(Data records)
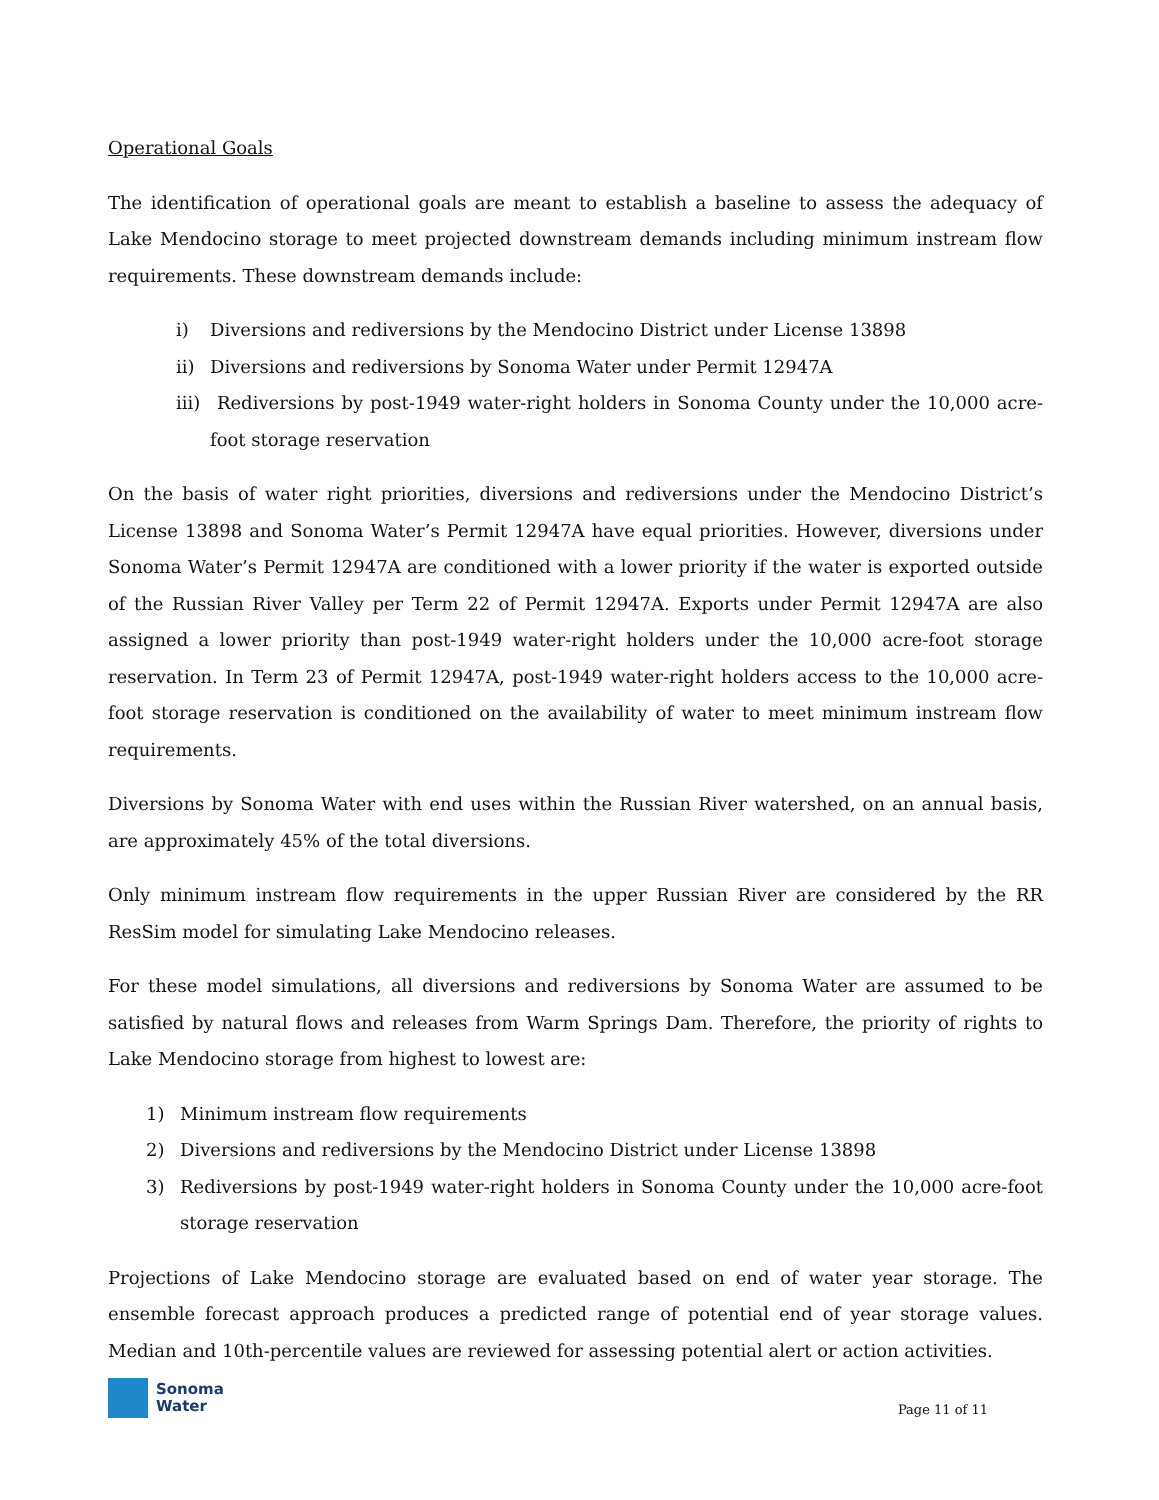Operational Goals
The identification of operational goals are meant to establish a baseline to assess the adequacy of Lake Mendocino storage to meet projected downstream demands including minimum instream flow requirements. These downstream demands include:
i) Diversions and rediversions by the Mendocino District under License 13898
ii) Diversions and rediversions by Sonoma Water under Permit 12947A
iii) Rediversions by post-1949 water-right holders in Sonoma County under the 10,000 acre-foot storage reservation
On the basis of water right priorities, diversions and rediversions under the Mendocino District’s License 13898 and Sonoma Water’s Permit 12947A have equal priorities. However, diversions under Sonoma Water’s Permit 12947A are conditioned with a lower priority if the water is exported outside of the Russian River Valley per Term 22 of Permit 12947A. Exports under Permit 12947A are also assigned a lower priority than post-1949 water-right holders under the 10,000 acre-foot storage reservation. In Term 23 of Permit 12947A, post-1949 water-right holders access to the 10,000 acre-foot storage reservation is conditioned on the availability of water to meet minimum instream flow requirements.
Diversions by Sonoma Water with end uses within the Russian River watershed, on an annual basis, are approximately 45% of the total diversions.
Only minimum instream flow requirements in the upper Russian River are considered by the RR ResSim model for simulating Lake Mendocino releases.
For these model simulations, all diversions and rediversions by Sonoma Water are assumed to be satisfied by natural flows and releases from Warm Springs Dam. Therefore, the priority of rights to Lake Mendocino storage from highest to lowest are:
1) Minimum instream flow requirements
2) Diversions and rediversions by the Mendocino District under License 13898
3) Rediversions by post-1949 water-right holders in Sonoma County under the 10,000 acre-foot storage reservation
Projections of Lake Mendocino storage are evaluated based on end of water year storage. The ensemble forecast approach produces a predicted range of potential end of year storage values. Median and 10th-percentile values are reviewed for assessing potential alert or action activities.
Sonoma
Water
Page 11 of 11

- About this task -
Pictures are to be left out, but every other part of the entries must be set down exactly.

- Reply to the exercise -
Operational Goals
The identification of operational goals are meant to establish a baseline to assess the adequacy of Lake Mendocino storage to meet projected downstream demands including minimum instream flow requirements. These downstream demands include:
i) Diversions and rediversions by the Mendocino District under License 13898
ii) Diversions and rediversions by Sonoma Water under Permit 12947A
iii) Rediversions by post-1949 water-right holders in Sonoma County under the 10,000 acre-foot storage reservation
On the basis of water right priorities, diversions and rediversions under the Mendocino District’s License 13898 and Sonoma Water’s Permit 12947A have equal priorities. However, diversions under Sonoma Water’s Permit 12947A are conditioned with a lower priority if the water is exported outside of the Russian River Valley per Term 22 of Permit 12947A. Exports under Permit 12947A are also assigned a lower priority than post-1949 water-right holders under the 10,000 acre-foot storage reservation. In Term 23 of Permit 12947A, post-1949 water-right holders access to the 10,000 acre-foot storage reservation is conditioned on the availability of water to meet minimum instream flow requirements.
Diversions by Sonoma Water with end uses within the Russian River watershed, on an annual basis, are approximately 45% of the total diversions.
Only minimum instream flow requirements in the upper Russian River are considered by the RR ResSim model for simulating Lake Mendocino releases.
For these model simulations, all diversions and rediversions by Sonoma Water are assumed to be satisfied by natural flows and releases from Warm Springs Dam. Therefore, the priority of rights to Lake Mendocino storage from highest to lowest are:
1) Minimum instream flow requirements
2) Diversions and rediversions by the Mendocino District under License 13898
3) Rediversions by post-1949 water-right holders in Sonoma County under the 10,000 acre-foot storage reservation
Projections of Lake Mendocino storage are evaluated based on end of water year storage. The ensemble forecast approach produces a predicted range of potential end of year storage values. Median and 10th-percentile values are reviewed for assessing potential alert or action activities.
Sonoma
Water
Page 11 of 11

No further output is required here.